Al Dirwandi is a famous restaurant in Ain el Mreisseh. It’s a place where you pay a lot of money to get good Lebanese food. When I say a lot of money, I mean 3-Ferraris-in-front-of-the-door kind of money. So, as is customary in the restaurant business, the customer is always right, and in this particular place, this is especially true.
One Ramadan night however, a female friend of mine was dining there and ordered a glass of whiskey. The waiter said she couldn’t have a whiskey. She replied she’d pay the extra if it wasn’t in the set menu, but again he insisted she ‘could not have any’. A paying customer, in a Lebanese restaurant, in Lebanon, was not allowed to drink alcohol (which is on the menu).
What a shameful, backwards decision by this so-called esteemed restaurant. Personally, I will never set foot in that place again and here’s why.
- We are in Lebanon. A country whose diversity and tolerance we boast about to the world. Banning a certain beverage on religious grounds is the stupidest, most uncivilized decision someone can take. We laugh at countries in the Gulf for banning alcohol, and whose very own citizens come to Lebanon to binge-drink because you have the freedom to do so here in public. Should we allow places like Dirwandi who leech off wealthy Gulf tourists to turn Lebanon into a mini-theocracy where I can’t have a beer in Ramadan?
- I am 100% certain that all of my devout muslim friends will have no problem with me drinking a beer when we’re out having dinner or lunch. The nonsense reason such restaurants might give is that it will offend muslims, is simply silly, and that type of Islam which is not tolerant of others is one we do not welcome in Lebanon, nor ever will, no matter how much they are willing to pay.
- If I am a paying customer, and I order something you offer and is available, denying me that on religious grounds is not only rude, but defies all the principles of hospitality management. I want beer, you go get me one, no matter what time it is or month it is.

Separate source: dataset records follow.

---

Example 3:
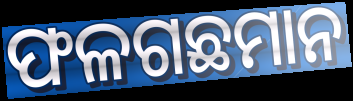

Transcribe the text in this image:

ଫଳଗଛମାନ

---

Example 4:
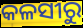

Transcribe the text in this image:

କଳସୀରୁ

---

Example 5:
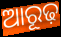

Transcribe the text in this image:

ଆରୂଢ଼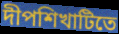
দীপশিখাটিতেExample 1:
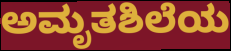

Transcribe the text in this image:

ಅಮೃತಶಿಲೆಯ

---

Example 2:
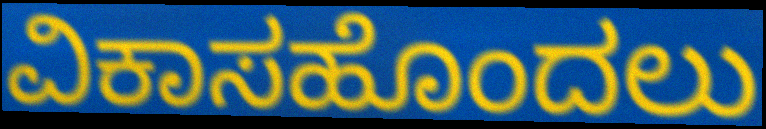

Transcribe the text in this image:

ವಿಕಾಸಹೊಂದಲು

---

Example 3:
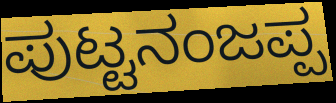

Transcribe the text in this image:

ಪುಟ್ಟನಂಜಪ್ಪ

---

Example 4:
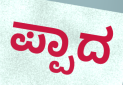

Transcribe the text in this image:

ಪ್ಪಾದ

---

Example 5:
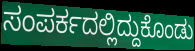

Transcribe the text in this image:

ಸಂಪರ್ಕದಲ್ಲಿದ್ದುಕೊಂಡುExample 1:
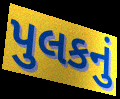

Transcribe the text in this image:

પુલકનું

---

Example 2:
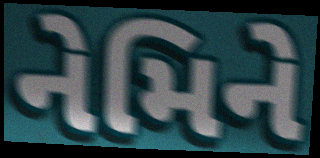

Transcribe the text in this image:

નેમિને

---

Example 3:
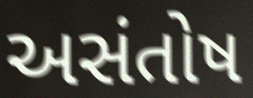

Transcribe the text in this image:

અસંતોષ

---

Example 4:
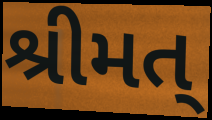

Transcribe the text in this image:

શ્રીમત્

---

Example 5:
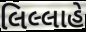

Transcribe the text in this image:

લિલ્લાહેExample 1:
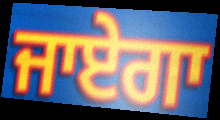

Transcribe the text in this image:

ਜਾਏਗਾ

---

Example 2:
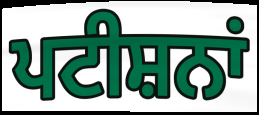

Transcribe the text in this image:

ਪਟੀਸ਼ਨਾਂ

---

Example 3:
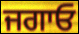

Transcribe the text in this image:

ਜਗਾਓ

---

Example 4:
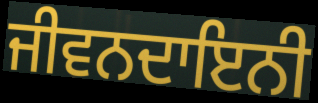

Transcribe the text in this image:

ਜੀਵਨਦਾਇਨੀ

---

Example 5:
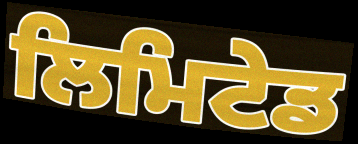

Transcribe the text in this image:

ਲਿਮਿਟੇਡ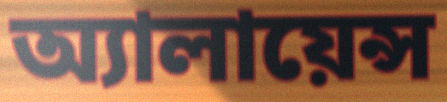
অ্যালায়েন্সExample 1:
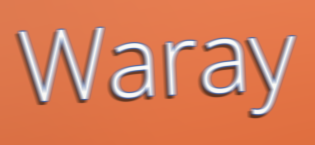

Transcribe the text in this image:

Waray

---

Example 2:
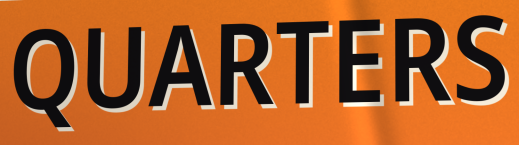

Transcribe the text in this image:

QUARTERS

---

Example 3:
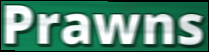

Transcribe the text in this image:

Prawns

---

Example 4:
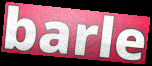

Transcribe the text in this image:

barle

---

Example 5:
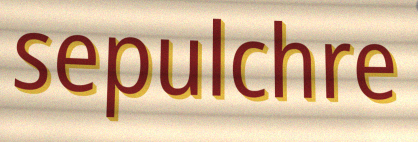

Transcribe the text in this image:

sepulchre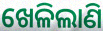
ଖେଳିଲାଣିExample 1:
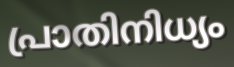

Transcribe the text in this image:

പ്രാതിനിധ്യം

- If you insist on being religiously-oriented in your business, please clarify that before welcoming customers, for I would surely never step into a place where food is mixed with religious prejudices and practices.
What is even more worrying, is that it’s not only the greedy restaurants that force you to order water and peanuts and make you pay 10$ for them who are doing that, but also international chains of hotels and restaurants. One such incident occurred with other friends of mine in the new 5-star Hotel in DownTown Beirut: Le Gray. They ordered dinner and some fine wine. The waiter set the table and put the wine glasses in front of the diners, only to have them removed by his supervisor minutes later. The reason was that alcohol was not allowed during Ramadan. So, they did what was best and left the restaurant.
I would suggest such infantile behavior be made known to customers prior to their entry into a restaurant, might I suggest this?
I am not an alcoholic nor am I a fan of alcohol. But I refuse to have anyone tell me I’m not allowed to do so in my own country, one not built upon religious fanaticism and archaic theology, but on the reputation for openness and freedom few other countries in the region share.